D. Johansson, E. Strid (© Monika Rittershaus)


Depuis plusieurs années, le Deutsche Oper tente de se démarquer de ses concurrents par l’audace de sa programmation, dont le disque et le DVD conservent le plus souvent la mémoire, grâce au partenariat avec les éditeurs CPO ou Arthaus, notamment. On pense ainsi aux raretés exhumées de Respighi (Marie Victoire), Meyerbeer (Vasco de Gama ou Dinorah), Orff (Gisei), Weingartner (L’Ecole du village) ou plus récemment Langgaard (Antikrist, qui sera repris l’an prochain) – excusez du peu !


Cette année, le Deutsche Oper s’est opportunément souvenu que la création berlinoise du Chercheur de trésors de Franz Schreker (1878‑1934) avait eu lieu voilà cent ans tout juste, dans la foulée des premières représentations données à Francfort, en 1920. Alors au fait de sa notoriété, aussi bien en termes de prestige académique (nomination à la tête du Conservatoire de Berlin) que de compositeur (triomphe récent des Stigmatisés), l’Autrichien remporte là son dernier grand succès public, avant que sa musique ne passe de mode. Si un outsider est à nouveau placé au centre du livret (à l’instar des Stigmatisés, mais également du Nain de Zemlinsky), avec le rôle trouble du fou du Roi, Schreker surprend par une musique résolument solaire et optimiste, à mille lieux des horreurs du premier conflit mondial finissant. Comme à son habitude, les talents d’orchestrateur du grand rival de Richard Strauss permettent de se régaler d’une myriade de couleurs expressives, à l’inspiration musicale admirablement variée.


Il est dommage que le chef allemand Marc Albrecht (né en 1964), pourtant spécialiste de cet ouvrage qu’il a déjà dirigé à Amsterdam en 2012, ne donne pas davantage de respiration à sa battue, privilégiant musique pure et déflagrations spectaculaires, trop éloignées du théâtre et de ses interprètes, souvent en difficulté pour tenir le rythme. C’est particulièrement audible dans les passages verticaux, dont on peine à démêler l’enchevêtrement si savant de Schreker, ici expédié en un geste péremptoire. Les parties apaisées trouvent en Albrecht un chef heureusement plus attentif à ses chanteurs, désormais partie intégrante du discours musical d’ensemble. Ce déséquilibre reste d’autant plus regrettable que l’excellent Orchestre du Deutsche Oper brille de mille feux, sans doute stimulé par cette musique haute en couleur.

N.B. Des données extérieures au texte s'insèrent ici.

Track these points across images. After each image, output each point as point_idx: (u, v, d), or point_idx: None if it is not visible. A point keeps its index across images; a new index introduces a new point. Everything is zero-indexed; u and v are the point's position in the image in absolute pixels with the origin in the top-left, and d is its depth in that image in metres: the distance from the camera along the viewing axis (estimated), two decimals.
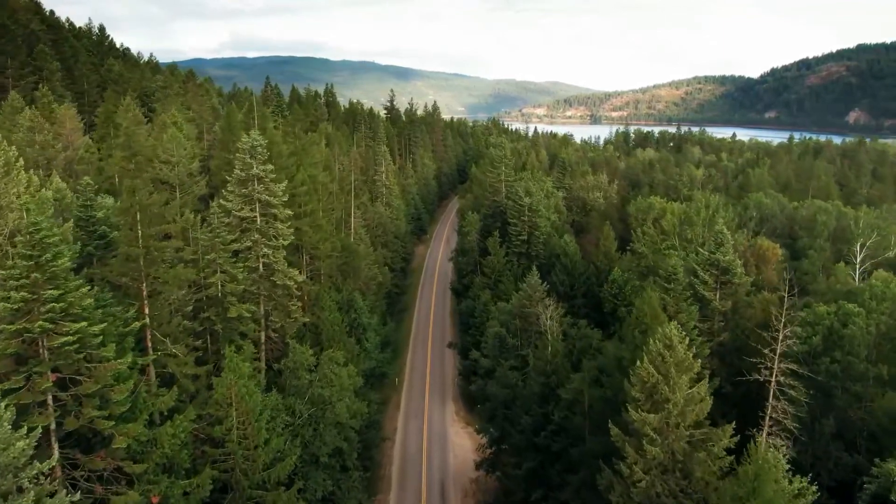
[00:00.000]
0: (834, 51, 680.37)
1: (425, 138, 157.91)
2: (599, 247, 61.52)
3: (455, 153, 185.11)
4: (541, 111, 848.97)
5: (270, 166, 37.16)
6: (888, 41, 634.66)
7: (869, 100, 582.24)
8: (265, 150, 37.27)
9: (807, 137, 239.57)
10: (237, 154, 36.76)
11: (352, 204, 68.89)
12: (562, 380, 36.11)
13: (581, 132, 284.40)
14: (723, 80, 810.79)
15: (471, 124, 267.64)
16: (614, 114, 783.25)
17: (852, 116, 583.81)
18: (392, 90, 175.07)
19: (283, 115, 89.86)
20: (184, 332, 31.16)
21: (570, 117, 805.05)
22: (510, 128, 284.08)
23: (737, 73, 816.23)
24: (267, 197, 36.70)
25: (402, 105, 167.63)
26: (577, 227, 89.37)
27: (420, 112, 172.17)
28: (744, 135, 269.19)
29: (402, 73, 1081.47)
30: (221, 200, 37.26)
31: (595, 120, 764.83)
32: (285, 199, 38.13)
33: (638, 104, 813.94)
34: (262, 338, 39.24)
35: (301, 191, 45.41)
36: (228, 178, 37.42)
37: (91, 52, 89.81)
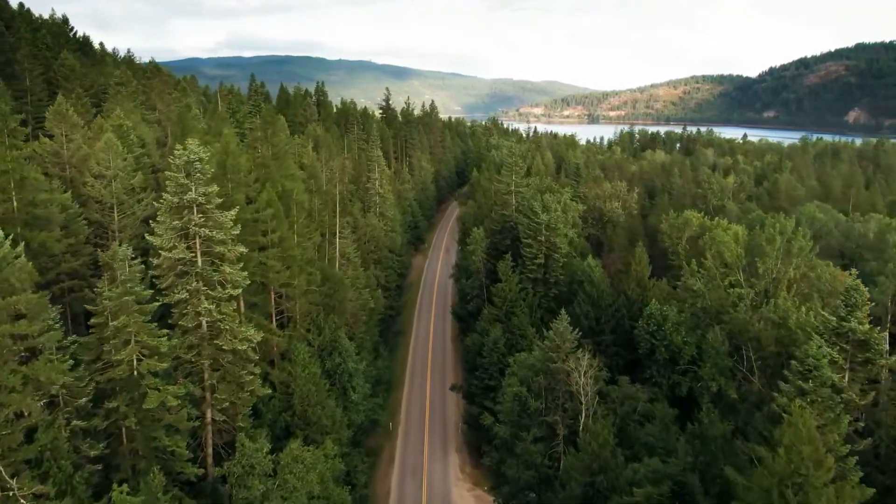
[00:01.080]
0: (833, 50, 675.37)
1: (423, 139, 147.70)
2: (632, 273, 51.73)
3: (454, 154, 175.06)
4: (538, 111, 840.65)
5: (214, 188, 26.92)
6: (887, 40, 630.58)
7: (868, 99, 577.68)
8: (208, 166, 27.09)
9: (817, 138, 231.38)
10: (167, 172, 26.56)
11: (337, 221, 58.60)
12: (613, 483, 26.18)
13: (580, 132, 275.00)
14: (721, 79, 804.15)
15: (469, 124, 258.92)
16: (612, 113, 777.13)
17: (851, 116, 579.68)
18: (388, 89, 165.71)
19: (261, 115, 79.53)
20: (76, 435, 21.17)
21: (567, 117, 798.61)
22: (509, 127, 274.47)
23: (735, 73, 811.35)
24: (208, 231, 26.51)
25: (398, 104, 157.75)
26: (594, 240, 79.56)
27: (417, 112, 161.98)
28: (745, 135, 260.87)
29: (399, 73, 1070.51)
30: (147, 235, 27.10)
31: (593, 119, 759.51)
32: (236, 231, 27.92)
33: (636, 104, 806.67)
34: (208, 417, 29.16)
35: (266, 214, 35.32)
36: (157, 203, 27.24)
37: (46, 45, 78.95)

La distribution est dominée par l’Els tranchante et percutante d’Elisabet Strid, très investie dramatiquement, dont on se régale de l’émission souple et agile sur toute la tessiture. A ses côtés, Daniel Johansson (Elis) fait valoir un beau timbre, mais insuffisamment projeté – à l’instar de Tuomas Pursio (Le Roi), qui compense par sa belle ligne de chant. On leur préfère le ton plus expressif du Fou de Michael Laurenz, dont la démesure vocale trouve une technique très sure. Très applaudi, le Bailli de Thomas Johannes Mayer aurait toutefois gagné à davantage de noirceur et de puissance, mais assure toutefois l’essentiel.


Cette production sera donnée à l’Opéra national du Rhin, du 28 octobre au 29 novembre prochains, avec des interprètes différents. Ce sera l’occasion de découvrir pour la première fois en France cet ouvrage, dans la mise en scène de Christof Loy, qui s’illustre à nouveau avec Schreker après son réussi Son lointain, présenté à Stockholm en 2019. Son travail semble cette fois moins abouti du fait de partis pris radicaux (notamment un décor unique pendant toute la représentation), qui plombent le spectacle sur la durée. Trop répétitive, la direction d’acteur a du mal à faire sens, tandis que la faible différenciation de l’aspect des personnages n’aide pas davantage à saisir les enjeux. L’idée principale de Christof Loy consiste en effet à enfermer ses personnages en un huis clos vénéneux, en transposant l’action en une sauterie nazie volontiers décadente. Exit le Moyen Age et le merveilleux, il faut tenter de démêler le vrai du faux de l’imbroglio psychologique ici à l’œuvre, le Fou devenant un anticonformiste qui refuse le sexe facile, tandis qu’Els est une servante qui tire les ficelles en coulisse, en mal de reconnaissance. Un parti pris intéressant, mais trop pauvre visuellement pour capter la concentration de l’auditoire sur la durée. Dommage.